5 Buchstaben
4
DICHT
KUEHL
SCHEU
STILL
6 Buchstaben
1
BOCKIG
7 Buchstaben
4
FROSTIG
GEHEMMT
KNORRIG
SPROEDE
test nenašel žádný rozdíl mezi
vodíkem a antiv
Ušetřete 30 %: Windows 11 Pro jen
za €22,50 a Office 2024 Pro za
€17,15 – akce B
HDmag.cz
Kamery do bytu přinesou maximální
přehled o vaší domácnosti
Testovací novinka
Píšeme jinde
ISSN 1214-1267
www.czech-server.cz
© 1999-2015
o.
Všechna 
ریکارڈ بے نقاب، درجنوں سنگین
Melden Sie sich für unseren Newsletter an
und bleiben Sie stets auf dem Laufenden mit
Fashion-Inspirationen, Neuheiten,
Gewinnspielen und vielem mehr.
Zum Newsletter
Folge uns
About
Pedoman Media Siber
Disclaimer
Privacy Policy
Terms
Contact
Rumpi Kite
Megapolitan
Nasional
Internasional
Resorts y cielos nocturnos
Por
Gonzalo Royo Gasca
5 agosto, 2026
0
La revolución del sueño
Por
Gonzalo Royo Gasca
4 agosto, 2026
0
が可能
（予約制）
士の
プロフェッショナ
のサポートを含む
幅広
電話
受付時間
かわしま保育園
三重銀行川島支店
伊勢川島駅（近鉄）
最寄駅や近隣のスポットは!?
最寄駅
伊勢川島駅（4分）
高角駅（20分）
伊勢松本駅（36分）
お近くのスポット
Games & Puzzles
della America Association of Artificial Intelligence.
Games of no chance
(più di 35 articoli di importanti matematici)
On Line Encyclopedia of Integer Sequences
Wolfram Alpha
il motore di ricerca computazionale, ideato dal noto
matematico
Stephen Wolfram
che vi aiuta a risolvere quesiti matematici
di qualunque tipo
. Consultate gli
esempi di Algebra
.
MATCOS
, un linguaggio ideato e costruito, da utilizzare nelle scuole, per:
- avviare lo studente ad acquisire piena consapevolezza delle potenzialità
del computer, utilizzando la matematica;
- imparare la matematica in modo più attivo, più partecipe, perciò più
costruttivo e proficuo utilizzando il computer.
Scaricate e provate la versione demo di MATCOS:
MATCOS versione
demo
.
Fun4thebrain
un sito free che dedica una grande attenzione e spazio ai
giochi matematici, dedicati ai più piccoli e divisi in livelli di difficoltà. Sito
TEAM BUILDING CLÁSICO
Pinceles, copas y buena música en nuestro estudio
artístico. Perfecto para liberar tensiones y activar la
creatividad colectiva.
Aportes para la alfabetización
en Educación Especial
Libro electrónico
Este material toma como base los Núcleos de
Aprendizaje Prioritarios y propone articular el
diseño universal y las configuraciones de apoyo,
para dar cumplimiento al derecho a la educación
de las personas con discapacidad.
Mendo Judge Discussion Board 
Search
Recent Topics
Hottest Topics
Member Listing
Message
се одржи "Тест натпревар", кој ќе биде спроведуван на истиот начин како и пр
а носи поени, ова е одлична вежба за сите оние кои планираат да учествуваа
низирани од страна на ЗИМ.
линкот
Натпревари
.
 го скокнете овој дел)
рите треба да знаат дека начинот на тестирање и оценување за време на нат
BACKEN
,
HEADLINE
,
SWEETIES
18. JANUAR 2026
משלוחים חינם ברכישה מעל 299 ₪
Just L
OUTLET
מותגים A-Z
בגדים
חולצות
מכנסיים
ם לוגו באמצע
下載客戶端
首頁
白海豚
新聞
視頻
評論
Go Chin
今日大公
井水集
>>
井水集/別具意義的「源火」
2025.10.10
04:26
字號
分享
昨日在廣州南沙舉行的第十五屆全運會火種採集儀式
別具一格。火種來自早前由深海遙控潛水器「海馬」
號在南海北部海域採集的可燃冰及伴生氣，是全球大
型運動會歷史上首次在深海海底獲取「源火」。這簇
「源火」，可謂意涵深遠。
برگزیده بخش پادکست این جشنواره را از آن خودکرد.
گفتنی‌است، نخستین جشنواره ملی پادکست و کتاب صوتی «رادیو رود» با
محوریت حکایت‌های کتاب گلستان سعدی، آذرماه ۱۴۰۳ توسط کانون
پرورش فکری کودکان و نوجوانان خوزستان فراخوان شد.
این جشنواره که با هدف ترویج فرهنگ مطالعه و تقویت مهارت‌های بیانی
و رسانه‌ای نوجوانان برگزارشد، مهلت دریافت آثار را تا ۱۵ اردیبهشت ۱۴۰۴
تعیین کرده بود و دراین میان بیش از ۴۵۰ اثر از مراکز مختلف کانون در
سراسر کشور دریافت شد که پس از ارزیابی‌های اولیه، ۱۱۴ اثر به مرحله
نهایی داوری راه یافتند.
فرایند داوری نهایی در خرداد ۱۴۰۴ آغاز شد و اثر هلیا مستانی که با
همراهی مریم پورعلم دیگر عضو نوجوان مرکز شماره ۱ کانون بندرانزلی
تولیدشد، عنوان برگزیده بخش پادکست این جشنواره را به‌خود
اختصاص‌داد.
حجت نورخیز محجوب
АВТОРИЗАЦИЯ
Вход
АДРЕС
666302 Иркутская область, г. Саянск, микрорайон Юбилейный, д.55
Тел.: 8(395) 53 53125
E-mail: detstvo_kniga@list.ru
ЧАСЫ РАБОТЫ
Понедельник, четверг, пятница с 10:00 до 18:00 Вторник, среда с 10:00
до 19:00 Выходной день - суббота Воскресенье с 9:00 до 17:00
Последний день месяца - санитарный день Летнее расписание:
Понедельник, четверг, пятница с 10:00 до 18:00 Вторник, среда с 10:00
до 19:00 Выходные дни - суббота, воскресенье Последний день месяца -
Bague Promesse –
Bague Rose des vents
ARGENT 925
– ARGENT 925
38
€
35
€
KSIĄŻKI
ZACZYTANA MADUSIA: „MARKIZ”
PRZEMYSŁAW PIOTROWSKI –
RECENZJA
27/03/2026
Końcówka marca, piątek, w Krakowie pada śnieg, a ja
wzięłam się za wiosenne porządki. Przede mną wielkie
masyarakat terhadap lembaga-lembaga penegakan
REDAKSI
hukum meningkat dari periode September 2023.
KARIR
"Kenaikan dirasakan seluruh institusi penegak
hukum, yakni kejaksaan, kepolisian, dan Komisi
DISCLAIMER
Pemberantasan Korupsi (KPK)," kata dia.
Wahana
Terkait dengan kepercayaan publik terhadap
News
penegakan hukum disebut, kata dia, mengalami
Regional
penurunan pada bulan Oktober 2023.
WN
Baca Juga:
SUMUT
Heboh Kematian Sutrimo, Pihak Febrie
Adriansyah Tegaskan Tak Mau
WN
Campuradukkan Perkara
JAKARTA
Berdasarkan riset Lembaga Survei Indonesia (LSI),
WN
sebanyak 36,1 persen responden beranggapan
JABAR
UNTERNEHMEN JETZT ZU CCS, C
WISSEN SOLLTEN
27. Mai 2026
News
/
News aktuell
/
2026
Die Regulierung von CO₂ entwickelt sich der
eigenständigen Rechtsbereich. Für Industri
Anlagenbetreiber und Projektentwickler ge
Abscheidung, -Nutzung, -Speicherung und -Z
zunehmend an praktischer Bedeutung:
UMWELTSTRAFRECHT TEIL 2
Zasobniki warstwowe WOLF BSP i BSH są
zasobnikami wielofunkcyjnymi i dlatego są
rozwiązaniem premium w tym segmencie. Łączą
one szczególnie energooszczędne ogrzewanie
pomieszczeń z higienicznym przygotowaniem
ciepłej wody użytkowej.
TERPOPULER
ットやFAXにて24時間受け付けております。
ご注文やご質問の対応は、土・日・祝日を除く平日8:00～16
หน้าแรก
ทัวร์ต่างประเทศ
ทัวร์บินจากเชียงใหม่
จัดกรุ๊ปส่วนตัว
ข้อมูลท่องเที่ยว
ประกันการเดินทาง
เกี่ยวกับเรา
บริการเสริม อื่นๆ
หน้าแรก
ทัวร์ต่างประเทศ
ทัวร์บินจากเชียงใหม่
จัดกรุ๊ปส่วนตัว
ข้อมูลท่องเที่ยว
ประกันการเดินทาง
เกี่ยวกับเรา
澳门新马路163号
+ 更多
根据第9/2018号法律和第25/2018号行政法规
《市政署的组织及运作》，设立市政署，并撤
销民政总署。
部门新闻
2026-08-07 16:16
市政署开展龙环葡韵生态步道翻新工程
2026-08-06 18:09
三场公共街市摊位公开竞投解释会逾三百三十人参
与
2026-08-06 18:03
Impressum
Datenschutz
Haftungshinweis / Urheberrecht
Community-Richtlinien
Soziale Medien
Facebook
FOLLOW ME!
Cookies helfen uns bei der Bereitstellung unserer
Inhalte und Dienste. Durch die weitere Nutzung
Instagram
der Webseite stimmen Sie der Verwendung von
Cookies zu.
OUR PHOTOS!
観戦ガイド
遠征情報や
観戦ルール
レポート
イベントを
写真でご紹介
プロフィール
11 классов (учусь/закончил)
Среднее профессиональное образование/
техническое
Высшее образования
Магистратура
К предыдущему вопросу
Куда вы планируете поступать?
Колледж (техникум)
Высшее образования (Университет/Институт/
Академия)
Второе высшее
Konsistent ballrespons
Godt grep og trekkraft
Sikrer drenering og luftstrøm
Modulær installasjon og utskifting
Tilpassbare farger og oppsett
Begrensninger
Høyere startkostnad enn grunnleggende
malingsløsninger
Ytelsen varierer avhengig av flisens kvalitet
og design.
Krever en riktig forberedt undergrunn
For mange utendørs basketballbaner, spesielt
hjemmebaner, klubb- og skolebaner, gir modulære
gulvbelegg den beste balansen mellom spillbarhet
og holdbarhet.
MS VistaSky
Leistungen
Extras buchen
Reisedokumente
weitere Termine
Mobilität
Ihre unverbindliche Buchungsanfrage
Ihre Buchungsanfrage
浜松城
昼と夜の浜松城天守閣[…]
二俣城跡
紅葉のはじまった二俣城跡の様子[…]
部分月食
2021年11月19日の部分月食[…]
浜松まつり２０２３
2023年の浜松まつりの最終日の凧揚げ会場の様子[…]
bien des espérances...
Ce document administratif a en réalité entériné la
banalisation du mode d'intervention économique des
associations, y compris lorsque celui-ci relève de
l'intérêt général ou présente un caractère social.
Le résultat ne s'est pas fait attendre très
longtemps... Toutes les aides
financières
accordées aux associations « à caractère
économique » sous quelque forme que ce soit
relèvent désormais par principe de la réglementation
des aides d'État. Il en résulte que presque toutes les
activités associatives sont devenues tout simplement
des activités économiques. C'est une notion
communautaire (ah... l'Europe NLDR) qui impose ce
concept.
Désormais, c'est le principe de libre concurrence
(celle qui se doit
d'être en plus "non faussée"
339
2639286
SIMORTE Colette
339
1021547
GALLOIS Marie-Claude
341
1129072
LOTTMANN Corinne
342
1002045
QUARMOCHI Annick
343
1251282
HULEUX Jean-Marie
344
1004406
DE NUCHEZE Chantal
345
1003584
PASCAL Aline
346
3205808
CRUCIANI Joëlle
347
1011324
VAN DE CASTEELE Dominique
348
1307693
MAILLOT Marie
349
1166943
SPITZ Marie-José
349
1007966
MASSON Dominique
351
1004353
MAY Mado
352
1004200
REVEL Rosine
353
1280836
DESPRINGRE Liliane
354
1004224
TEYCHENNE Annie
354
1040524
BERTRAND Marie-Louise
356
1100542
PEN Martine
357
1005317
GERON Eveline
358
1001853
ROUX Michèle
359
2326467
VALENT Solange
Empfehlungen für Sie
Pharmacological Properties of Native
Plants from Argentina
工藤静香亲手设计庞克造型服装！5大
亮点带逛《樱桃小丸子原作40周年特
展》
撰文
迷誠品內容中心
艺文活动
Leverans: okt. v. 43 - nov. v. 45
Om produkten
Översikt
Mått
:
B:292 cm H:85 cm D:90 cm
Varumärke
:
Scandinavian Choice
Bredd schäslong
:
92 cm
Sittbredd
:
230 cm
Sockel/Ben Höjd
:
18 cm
————————
| WHAT YOU SHOULD DO |
From the material above, retype precisely the lines between the line holding "Extras buchen" and the line holding "Ce document administratif", inclusive, and nothing beyond them.

| ANSWER FOR THE TASK |
Extras buchen
Reisedokumente
weitere Termine
Mobilität
Ihre unverbindliche Buchungsanfrage
Ihre Buchungsanfrage
浜松城
昼と夜の浜松城天守閣[…]
二俣城跡
紅葉のはじまった二俣城跡の様子[…]
部分月食
2021年11月19日の部分月食[…]
浜松まつり２０２３
2023年の浜松まつりの最終日の凧揚げ会場の様子[…]
bien des espérances...
Ce document administratif a en réalité entériné la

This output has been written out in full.